--- What you are asked to do ---
Report the count of lines in the records that contain "pixels", without any added text.

--- Provided records ---
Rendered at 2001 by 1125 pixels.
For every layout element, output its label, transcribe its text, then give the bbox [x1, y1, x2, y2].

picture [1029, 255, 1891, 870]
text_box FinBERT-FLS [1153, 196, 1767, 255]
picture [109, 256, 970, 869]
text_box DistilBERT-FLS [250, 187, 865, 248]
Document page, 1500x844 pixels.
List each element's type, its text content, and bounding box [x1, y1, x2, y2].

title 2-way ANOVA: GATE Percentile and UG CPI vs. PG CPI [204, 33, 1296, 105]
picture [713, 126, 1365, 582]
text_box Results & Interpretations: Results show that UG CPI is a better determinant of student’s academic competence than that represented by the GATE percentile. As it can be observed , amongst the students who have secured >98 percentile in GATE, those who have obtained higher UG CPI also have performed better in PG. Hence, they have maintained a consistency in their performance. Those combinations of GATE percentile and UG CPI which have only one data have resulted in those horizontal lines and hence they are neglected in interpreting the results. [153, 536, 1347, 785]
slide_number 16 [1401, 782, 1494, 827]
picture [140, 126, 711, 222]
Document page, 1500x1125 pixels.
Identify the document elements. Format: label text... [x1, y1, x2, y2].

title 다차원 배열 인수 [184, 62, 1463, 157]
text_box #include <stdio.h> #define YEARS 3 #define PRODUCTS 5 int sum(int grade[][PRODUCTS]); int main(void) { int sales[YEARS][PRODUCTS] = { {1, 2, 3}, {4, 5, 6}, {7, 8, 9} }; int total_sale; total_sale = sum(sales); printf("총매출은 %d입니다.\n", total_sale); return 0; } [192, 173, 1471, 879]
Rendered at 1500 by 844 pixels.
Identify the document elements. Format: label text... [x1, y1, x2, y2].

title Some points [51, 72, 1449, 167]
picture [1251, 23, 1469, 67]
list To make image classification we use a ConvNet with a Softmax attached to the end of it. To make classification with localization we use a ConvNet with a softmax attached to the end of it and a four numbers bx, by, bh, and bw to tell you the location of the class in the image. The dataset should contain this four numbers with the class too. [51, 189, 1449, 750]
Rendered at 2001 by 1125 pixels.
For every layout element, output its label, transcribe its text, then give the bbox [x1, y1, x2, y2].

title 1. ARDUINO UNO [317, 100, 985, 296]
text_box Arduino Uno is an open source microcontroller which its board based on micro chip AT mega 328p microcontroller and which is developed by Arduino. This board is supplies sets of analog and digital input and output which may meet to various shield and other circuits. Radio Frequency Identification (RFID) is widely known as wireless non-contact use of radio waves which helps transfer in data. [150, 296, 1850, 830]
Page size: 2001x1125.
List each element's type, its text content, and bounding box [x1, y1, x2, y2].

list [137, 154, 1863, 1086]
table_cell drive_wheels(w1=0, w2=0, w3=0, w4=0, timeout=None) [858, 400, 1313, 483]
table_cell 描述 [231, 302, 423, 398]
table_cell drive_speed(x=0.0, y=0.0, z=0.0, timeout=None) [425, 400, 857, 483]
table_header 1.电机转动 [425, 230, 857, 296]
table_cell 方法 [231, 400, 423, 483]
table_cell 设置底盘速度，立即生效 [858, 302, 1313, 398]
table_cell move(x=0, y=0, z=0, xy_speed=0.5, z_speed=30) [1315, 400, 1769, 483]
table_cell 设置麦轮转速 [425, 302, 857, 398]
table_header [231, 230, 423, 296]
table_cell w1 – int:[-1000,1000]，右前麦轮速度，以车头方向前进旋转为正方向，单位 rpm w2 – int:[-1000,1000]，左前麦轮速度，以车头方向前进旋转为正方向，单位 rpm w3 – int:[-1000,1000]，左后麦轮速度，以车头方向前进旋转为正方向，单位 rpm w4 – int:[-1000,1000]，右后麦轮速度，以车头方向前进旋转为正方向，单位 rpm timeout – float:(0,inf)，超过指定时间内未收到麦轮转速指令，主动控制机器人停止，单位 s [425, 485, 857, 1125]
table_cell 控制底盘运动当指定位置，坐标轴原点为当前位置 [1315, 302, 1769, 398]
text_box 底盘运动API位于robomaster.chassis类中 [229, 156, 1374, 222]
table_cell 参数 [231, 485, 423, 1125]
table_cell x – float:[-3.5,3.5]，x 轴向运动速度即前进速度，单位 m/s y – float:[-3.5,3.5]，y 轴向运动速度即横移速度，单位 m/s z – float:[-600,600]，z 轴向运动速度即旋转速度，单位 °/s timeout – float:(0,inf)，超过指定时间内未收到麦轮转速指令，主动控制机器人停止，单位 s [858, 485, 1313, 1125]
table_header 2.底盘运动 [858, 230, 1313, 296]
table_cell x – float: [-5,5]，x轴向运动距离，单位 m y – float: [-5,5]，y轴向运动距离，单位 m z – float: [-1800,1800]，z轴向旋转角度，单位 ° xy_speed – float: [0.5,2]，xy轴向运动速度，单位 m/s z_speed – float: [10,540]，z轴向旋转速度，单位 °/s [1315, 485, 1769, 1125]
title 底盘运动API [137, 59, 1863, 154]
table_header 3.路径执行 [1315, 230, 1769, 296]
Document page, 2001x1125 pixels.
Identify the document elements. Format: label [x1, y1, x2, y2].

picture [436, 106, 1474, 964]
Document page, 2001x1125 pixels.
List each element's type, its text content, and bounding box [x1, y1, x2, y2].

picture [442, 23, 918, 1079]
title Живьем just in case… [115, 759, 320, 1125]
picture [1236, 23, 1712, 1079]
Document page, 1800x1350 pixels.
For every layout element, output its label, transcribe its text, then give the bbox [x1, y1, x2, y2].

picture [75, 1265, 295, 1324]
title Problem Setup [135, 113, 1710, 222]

--- Solution to this task ---
8